Although landholders in El Salvador exercised nearly absolute power within their fiefdoms, they did not begin to realize the full economic potential of their holdings until they instituted the system of widespread cultivation of a single lucrative export commodity. The first of these commodities was cacao, which flourished during the latter half of the sixteenth century. Cultivation of indigo followed and produced tremendous profits during the eighteenth century. Largely as a result of the importance of the indigo trade, the colonial capital of San Salvador eventually came to be considered the second city of the Captaincy General of Guatemala, the Spanish administrative unit that encompassed most of Central America during the colonial period. The indigo boom effectively played itself out by the midnineteenth century, however, after the discovery in Germany of a synthetic dye that could be produced much more economically.

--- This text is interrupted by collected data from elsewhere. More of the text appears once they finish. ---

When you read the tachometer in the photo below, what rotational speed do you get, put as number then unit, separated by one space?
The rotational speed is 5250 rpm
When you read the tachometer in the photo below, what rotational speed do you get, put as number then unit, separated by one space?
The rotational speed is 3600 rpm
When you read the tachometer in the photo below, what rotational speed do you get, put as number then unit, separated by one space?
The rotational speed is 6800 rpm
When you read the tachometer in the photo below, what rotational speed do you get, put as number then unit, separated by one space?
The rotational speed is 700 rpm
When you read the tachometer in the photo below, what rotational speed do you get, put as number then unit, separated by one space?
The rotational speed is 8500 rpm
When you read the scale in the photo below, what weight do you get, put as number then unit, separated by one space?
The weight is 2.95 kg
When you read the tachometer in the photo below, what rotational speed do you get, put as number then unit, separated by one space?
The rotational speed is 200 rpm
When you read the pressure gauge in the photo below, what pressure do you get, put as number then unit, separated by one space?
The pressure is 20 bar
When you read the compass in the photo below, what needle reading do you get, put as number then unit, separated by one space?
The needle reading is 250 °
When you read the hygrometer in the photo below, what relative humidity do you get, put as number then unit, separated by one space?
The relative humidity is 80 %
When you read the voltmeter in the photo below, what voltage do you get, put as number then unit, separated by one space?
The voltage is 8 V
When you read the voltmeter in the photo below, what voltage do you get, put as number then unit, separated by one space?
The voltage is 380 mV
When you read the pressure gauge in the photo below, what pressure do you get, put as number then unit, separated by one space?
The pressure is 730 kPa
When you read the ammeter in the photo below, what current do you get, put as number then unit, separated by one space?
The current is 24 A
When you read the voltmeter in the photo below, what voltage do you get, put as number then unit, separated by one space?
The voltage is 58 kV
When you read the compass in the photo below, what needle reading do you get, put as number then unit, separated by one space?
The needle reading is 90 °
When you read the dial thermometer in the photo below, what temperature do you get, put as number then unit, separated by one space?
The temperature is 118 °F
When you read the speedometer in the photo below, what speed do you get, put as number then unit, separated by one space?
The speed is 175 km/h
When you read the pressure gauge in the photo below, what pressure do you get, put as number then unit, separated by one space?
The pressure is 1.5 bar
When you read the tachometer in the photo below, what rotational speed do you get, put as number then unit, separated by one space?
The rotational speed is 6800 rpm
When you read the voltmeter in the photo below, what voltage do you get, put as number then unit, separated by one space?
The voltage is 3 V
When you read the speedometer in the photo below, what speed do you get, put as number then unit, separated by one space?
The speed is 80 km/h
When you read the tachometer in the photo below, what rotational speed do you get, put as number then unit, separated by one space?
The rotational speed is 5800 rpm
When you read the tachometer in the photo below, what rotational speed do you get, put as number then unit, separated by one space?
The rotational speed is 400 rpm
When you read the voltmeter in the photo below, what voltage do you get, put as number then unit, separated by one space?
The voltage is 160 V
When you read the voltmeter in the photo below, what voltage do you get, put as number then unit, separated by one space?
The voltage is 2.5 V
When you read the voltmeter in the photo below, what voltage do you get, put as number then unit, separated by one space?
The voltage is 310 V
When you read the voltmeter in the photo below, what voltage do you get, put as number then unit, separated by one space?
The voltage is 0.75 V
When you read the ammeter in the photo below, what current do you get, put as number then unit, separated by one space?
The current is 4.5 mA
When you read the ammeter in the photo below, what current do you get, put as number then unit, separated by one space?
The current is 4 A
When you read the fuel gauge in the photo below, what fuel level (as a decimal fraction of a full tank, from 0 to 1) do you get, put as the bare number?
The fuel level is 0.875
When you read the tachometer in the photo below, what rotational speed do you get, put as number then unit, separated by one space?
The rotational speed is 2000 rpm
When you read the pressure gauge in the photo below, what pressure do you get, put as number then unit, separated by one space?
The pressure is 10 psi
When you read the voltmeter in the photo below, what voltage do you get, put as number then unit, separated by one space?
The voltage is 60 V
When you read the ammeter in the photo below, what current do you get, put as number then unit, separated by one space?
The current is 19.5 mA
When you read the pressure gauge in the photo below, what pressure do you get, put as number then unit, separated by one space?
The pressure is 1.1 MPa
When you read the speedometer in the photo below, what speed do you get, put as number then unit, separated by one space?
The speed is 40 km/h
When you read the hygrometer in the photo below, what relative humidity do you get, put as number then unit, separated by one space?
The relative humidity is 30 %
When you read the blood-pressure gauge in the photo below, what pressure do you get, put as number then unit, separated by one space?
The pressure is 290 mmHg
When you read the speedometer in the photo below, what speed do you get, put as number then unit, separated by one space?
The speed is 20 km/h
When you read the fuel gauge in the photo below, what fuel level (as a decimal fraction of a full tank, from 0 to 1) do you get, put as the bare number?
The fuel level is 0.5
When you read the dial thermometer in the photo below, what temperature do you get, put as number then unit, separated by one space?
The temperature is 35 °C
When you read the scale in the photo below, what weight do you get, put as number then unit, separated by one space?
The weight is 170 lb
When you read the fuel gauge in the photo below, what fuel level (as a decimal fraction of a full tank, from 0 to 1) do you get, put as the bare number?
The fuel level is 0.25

The fortunes of the Spanish Empire waned throughout the eighteenth century and were dashed completely by the Napoleonic conquest of the Iberian Peninsula in 1808. As the Salvadorans moved toward independence, the legacies of their progenitors, both Indian and Spanish, were firmly fixed. The predominance of agriculture was a fact of life well before the Conquest; the Spanish contributed to this basic system by emphasizing production for export versus cultivation for subsistence. Individual loyalties under the pre-Conquest civilization were given primarily to one's family and to one's village; Spanish rule did little or nothing to change this attitude or to build any substantial sense of national identity among the common people. Religious influence on daily life was strong in both preConquest and colonial societies. The simple animistic nature of the Indians' beliefs allowed for the ready assimilation of Roman Catholic dogma. As elsewhere in Latin America, the hierarchical structure of the church complemented the rigid stratification of colonial society. In many ways, independence would serve only to exacerbate the inequities inherent in that society.